I'm about to put a port style in some Belissmo bottles I picked up on Craigslist. I have used about 10 of them for splits so far, but I noticed today on George's site that he recommends to use #7 or #8 corks. I have been using the same #9 that I was using with the full size bottles. Is this bad?


----------



## novalou (Dec 8, 2013)

Broge5 said:


> I'm about to put a port style in some Belissmo bottles I picked up on Craigslist. I have used about 10 of them for splits so far, but I noticed today on George's site that he recommends to use #7 or #8 corks. I have been using the same #9 that I was using with the full size bottles. Is this bad?



If you have a corker for #9's, use those.


----------



## MrKevin (Dec 8, 2013)

#9 corks have a slightly larger diameter, so if you have a floor corker or are able to get them inserted, use them of course. #9's are all I use, I like to store most my wine for long periods of time.


----------



## jamesngalveston (Dec 8, 2013)

all things cork..

http://www.pressedforwine.com/equipment/corks.shtml/


----------



## Broge5 (Dec 8, 2013)

Good.

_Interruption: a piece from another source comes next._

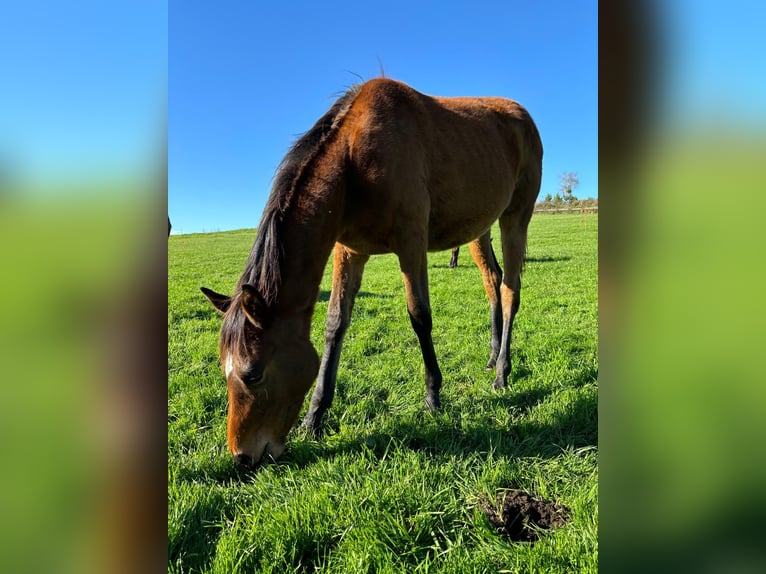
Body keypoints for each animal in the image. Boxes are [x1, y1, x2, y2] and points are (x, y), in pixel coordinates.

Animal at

I'm using a floor corker, Portuguese I think. No problem getting them in the bottles.


----------



## Broge5 (Dec 8, 2013)

James, thanks for the link


----------



## Runningwolf (Dec 8, 2013)

Yes #9, thats what I always use.


----------



## ibglowin (Dec 8, 2013)

Agree, especially with a Port wine that could be around for ~5 years or more depending on how much you make.


----------



## homer (Dec 15, 2013)

Insert a dime,
use a nine.

If the dimes too tight,
use an eight or it'll be a fight.


OK a poet I ain't. bk


----------